**Task brief**
Scan the listing below for "onze", then report every line that has it.
********************
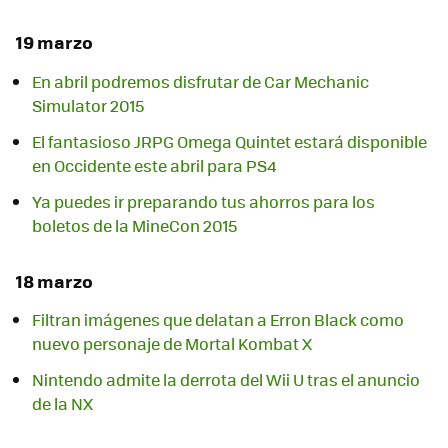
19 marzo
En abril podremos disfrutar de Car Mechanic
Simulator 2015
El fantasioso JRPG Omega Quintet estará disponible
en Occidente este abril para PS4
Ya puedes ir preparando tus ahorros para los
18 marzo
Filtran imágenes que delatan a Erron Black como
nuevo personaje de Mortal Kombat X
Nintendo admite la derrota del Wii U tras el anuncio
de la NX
********************
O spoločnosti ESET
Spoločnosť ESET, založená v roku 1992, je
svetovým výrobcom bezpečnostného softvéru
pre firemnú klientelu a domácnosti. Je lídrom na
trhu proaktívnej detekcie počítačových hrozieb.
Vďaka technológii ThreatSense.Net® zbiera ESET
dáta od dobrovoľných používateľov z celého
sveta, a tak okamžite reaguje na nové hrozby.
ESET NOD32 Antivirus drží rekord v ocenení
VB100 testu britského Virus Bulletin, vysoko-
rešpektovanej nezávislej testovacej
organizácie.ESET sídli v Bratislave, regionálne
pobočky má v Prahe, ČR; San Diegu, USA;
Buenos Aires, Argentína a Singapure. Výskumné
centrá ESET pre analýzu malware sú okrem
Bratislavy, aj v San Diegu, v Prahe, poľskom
********************
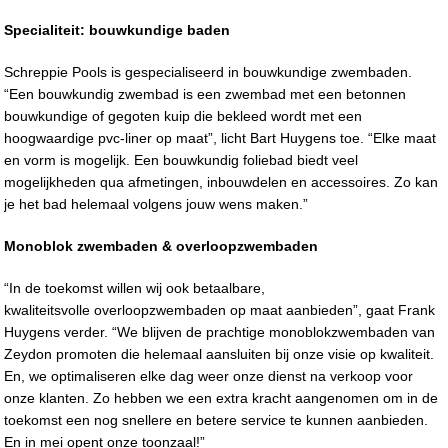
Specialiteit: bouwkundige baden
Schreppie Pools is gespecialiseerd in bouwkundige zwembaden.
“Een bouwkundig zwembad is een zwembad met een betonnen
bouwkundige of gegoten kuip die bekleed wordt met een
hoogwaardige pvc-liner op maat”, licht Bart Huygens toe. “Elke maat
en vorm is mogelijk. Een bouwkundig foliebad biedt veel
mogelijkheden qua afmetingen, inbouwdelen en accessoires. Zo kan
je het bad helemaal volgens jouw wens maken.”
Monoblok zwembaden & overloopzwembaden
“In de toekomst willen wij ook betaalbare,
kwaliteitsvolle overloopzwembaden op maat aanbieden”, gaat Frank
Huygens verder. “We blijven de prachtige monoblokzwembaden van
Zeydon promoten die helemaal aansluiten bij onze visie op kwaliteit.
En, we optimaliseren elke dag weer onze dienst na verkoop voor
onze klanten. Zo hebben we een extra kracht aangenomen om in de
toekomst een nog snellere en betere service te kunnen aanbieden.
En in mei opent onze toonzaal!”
********************
**Task output**
Zeydon promoten die helemaal aansluiten bij onze visie op kwaliteit.
En, we optimaliseren elke dag weer onze dienst na verkoop voor
onze klanten. Zo hebben we een extra kracht aangenomen om in de
En in mei opent onze toonzaal!”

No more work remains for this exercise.